What does Bert Brus do? He remakes reality. He uses tried and trusted painting techniques that still prove to be valuable and useful, without, in his case, ever resulting in a form of traditional art. Because if one thing is clear, it is that his painting is both authentic and contemporary to its core. If one wishes to penetrate the deeper lying strata of his work, one can turn to the fifteen questions that are at the heart of the doctrine of ‘Aesthetic Realism’, as drawn up by the philosopher and freethinker Eli Siegel. Fundamentally, Siegel is concerned with the creation of harmony and balance by combining opposites and to bring them into line and balance with each other. Bert Brus does the same with his paintings. The painter's artistic freedom is embedded in the order within the painting. The painted objects are similar to how they appear in reality, yet at the same time they adhere to the specific laws of pictorial art, where the essence is formed of suggestion and the reflection of a ‘new reality’ that has been applied to canvas with paint, and cannot exist anywhere else than in pictorial art.

 

Eli Siegel contends that every object must be seen in the broader context of universal experience. He observes that emotion cannot exist without logic and that the apparent simplicity of a painting cannot be divorced from the complexity of the image-forming process.
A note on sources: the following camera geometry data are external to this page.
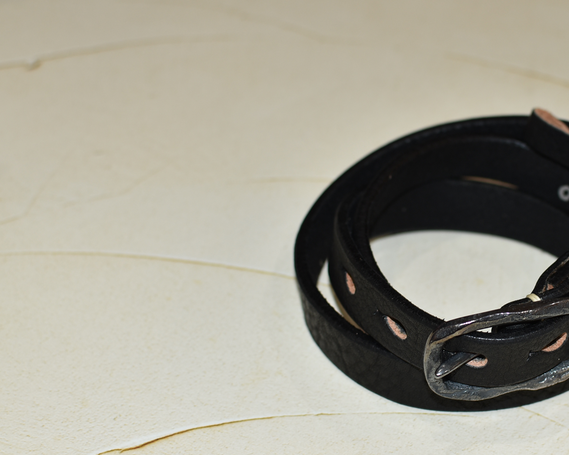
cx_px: 477
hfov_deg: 22.4
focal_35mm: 84
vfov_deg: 18.3
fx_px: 1411
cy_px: 300
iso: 200
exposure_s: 1/60
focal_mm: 35
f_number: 3.5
He also ascertains that a so-called realistic painting is both a momentary snapshot and something that should be seen in the context of its art historical heritage. The static nature of the canvas is offset by the sense of energy that a good painting can radiate. This is Bert Brus in a nutshell. The world, its art and our position within it can be explained, in terms of ‘Aesthetic Realism’, from the perspective of a unity of opposites.

 

Eli Siegel also applied his ideas to the art of Georges Seurat, Roy Lichtenstein, Raphael, Rembrandt, Willem de Kooning, Max Beckmann, Andrew Wyeth and Piero della Francesca. They stand up equally well when we apply them to Bert Brus’ paintings, where the distinction between dream and reality becomes almost entirely obscured. Fact and fiction become one and are no longer opposed to each other. Various forms and manifestations from the wide spectrum of realistic art are gathered together by Brus in a new order: this is his own reality, one that does not come into being until he puts brush to canvas. He does this calmly and deliberately, unabashed by expanses of empty space. Concrete observations are the starting point for his singular compositions where realistic elements engage in extraordinary pas-de-deux with abstract arrangement principles. As a result of this, his paintings are not simply concerned with the experience and representation of reality, but also with a balanced and yet unusual organisation of forms, planes and colours.